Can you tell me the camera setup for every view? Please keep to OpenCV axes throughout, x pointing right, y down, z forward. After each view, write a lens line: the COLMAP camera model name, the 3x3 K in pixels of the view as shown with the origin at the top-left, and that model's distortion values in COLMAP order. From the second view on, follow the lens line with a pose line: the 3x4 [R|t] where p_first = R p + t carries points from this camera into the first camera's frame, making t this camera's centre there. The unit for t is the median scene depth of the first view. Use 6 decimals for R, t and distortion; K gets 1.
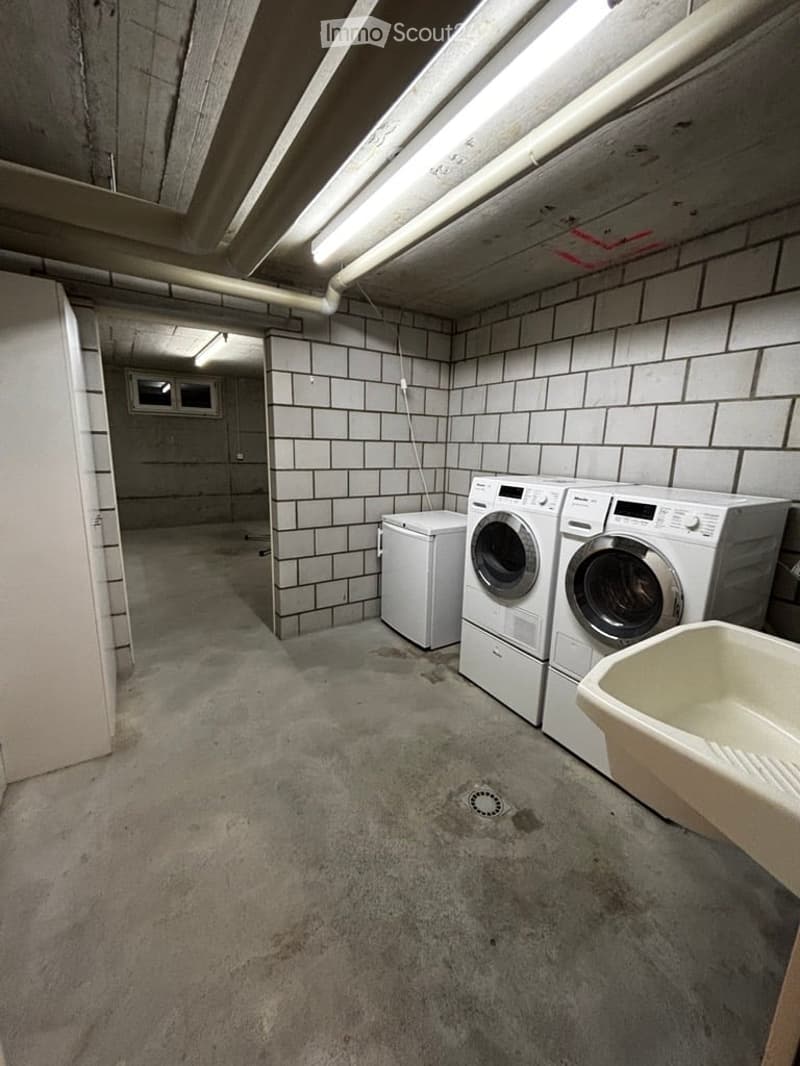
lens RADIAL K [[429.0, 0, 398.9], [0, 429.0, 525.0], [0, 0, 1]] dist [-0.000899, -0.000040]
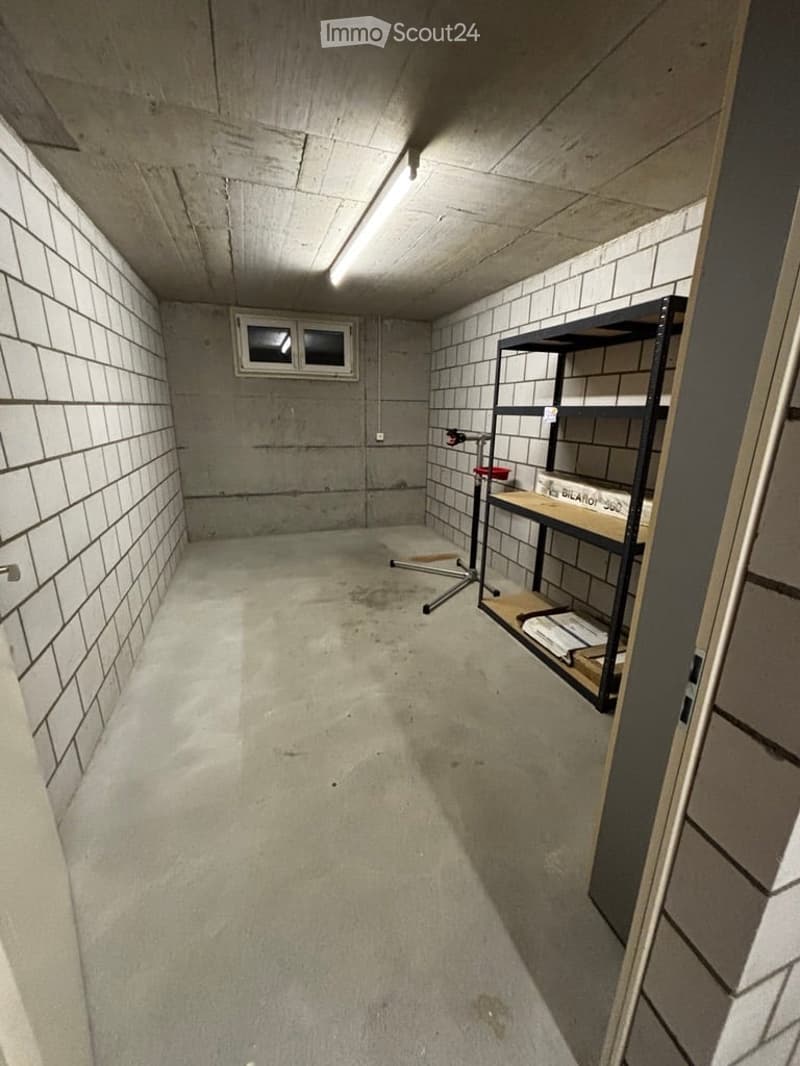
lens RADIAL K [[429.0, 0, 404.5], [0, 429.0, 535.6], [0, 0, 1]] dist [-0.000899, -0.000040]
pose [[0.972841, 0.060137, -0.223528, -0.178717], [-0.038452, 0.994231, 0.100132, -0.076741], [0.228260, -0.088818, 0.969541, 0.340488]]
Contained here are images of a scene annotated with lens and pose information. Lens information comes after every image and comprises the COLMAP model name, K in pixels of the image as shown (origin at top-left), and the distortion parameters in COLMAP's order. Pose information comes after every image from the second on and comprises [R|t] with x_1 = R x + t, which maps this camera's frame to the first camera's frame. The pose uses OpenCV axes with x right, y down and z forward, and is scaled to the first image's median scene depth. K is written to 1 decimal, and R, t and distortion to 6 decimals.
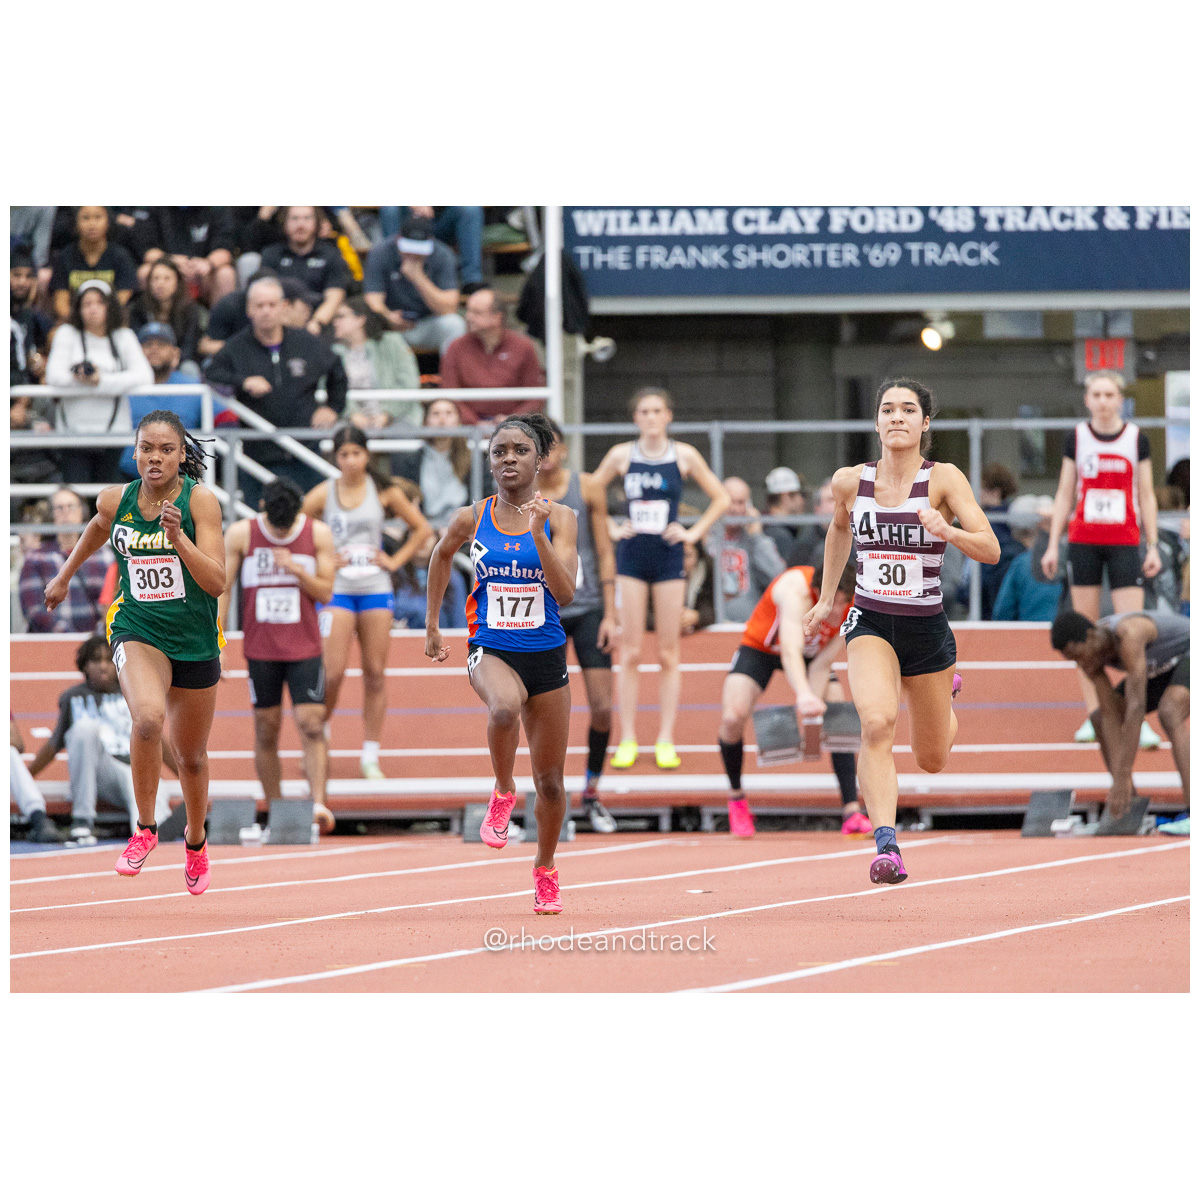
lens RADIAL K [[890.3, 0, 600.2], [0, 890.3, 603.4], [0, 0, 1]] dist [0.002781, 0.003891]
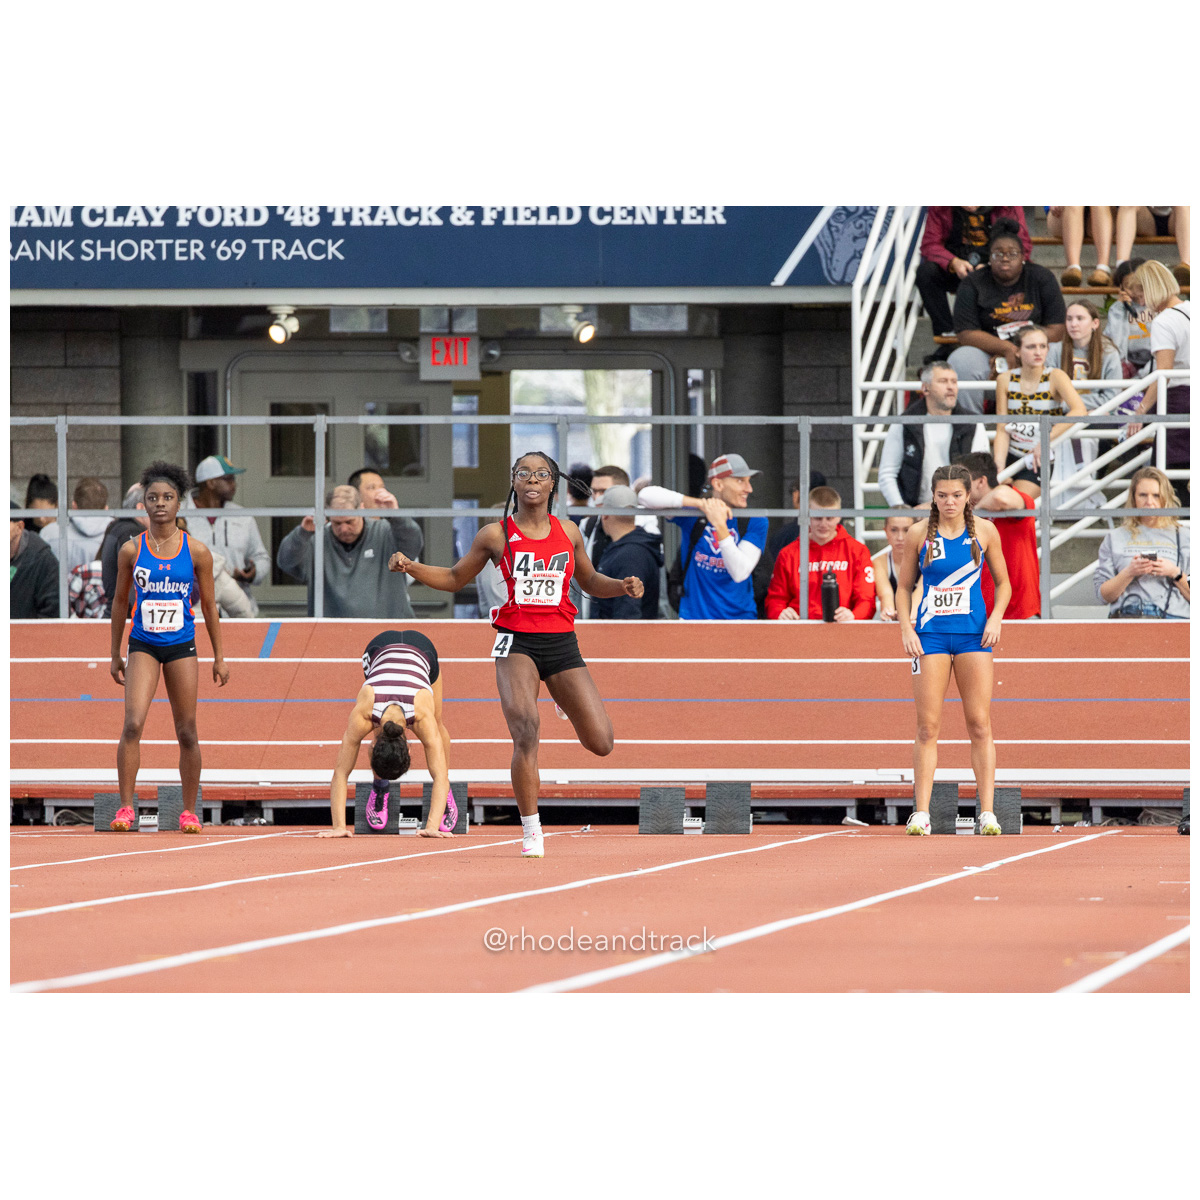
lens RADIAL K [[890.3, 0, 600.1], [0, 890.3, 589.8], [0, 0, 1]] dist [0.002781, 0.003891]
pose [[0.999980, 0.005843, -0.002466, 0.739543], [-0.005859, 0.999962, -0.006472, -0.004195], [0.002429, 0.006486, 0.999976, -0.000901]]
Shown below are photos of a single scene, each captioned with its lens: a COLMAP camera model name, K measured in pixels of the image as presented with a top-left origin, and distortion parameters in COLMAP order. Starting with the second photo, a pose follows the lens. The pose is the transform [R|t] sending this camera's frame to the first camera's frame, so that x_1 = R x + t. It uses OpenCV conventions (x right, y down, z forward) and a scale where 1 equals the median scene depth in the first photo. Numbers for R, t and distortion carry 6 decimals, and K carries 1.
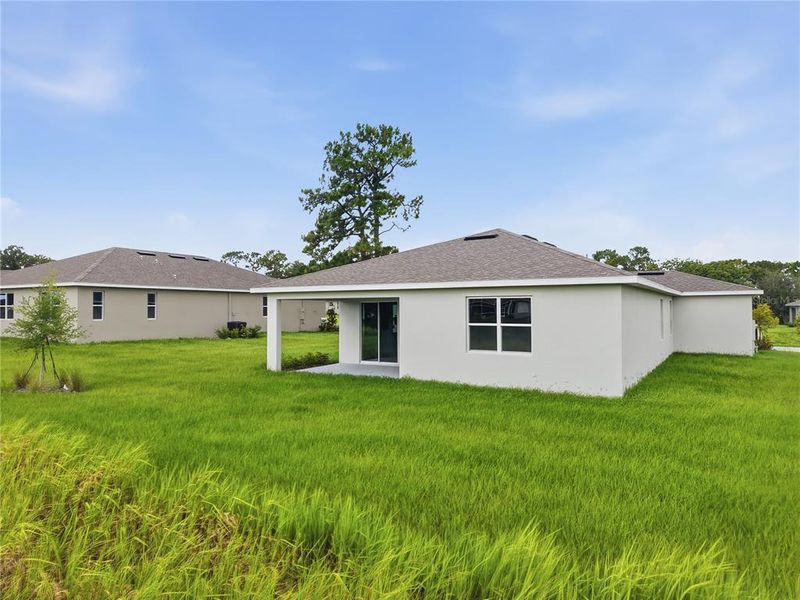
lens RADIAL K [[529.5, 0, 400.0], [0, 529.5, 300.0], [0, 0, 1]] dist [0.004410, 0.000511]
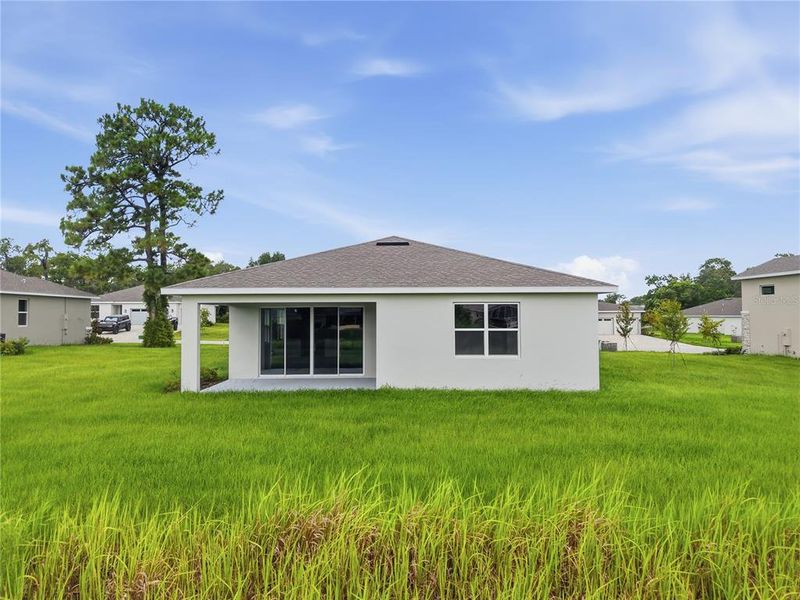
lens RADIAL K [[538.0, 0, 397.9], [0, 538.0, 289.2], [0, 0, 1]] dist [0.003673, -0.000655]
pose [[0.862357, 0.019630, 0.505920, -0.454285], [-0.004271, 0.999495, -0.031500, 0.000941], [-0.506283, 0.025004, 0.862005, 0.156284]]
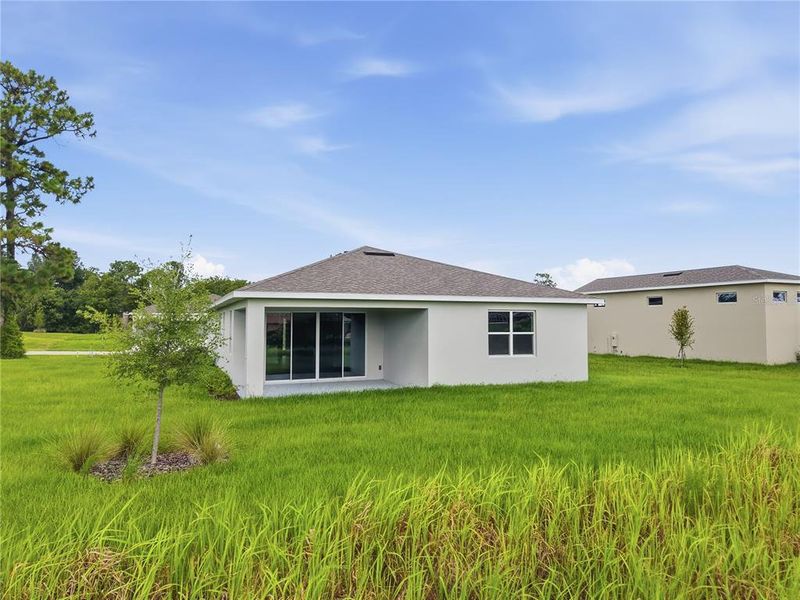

_Problem to work on_. Since the pictures are not wanted, repeat only the rest of the material, exactly as given.

_The answer_.
Can you tell me the camera setup for every view? Please keep to OpenCV axes throughout, x pointing right, y down, z forward. After each view, write a lens line: the COLMAP camera model name, the 3x3 K in pixels of the view as shown with the origin at the top-left, and that model's distortion values in COLMAP order. From the second view on, follow the lens line with a pose line: the 3x4 [R|t] where p_first = R p + t carries points from this camera into the first camera's frame, making t this camera's centre there. The unit for t is the median scene depth of the first view. Use 6 decimals for R, t and distortion; K gets 1.
lens RADIAL K [[429.0, 0, 398.9], [0, 429.0, 525.0], [0, 0, 1]] dist [-0.000899, -0.000040]
lens RADIAL K [[429.0, 0, 404.5], [0, 429.0, 535.6], [0, 0, 1]] dist [-0.000899, -0.000040]
pose [[0.972841, 0.060137, -0.223528, -0.178717], [-0.038452, 0.994231, 0.100132, -0.076741], [0.228260, -0.088818, 0.969541, 0.340488]]
Contained here are images of a scene annotated with lens and pose information. Lens information comes after every image and comprises the COLMAP model name, K in pixels of the image as shown (origin at top-left), and the distortion parameters in COLMAP's order. Pose information comes after every image from the second on and comprises [R|t] with x_1 = R x + t, which maps this camera's frame to the first camera's frame. The pose uses OpenCV axes with x right, y down and z forward, and is scaled to the first image's median scene depth. K is written to 1 decimal, and R, t and distortion to 6 decimals.
lens RADIAL K [[890.3, 0, 600.2], [0, 890.3, 603.4], [0, 0, 1]] dist [0.002781, 0.003891]
lens RADIAL K [[890.3, 0, 600.1], [0, 890.3, 589.8], [0, 0, 1]] dist [0.002781, 0.003891]
pose [[0.999980, 0.005843, -0.002466, 0.739543], [-0.005859, 0.999962, -0.006472, -0.004195], [0.002429, 0.006486, 0.999976, -0.000901]]
Shown below are photos of a single scene, each captioned with its lens: a COLMAP camera model name, K measured in pixels of the image as presented with a top-left origin, and distortion parameters in COLMAP order. Starting with the second photo, a pose follows the lens. The pose is the transform [R|t] sending this camera's frame to the first camera's frame, so that x_1 = R x + t. It uses OpenCV conventions (x right, y down, z forward) and a scale where 1 equals the median scene depth in the first photo. Numbers for R, t and distortion carry 6 decimals, and K carries 1.
lens RADIAL K [[529.5, 0, 400.0], [0, 529.5, 300.0], [0, 0, 1]] dist [0.004410, 0.000511]
lens RADIAL K [[538.0, 0, 397.9], [0, 538.0, 289.2], [0, 0, 1]] dist [0.003673, -0.000655]
pose [[0.862357, 0.019630, 0.505920, -0.454285], [-0.004271, 0.999495, -0.031500, 0.000941], [-0.506283, 0.025004, 0.862005, 0.156284]]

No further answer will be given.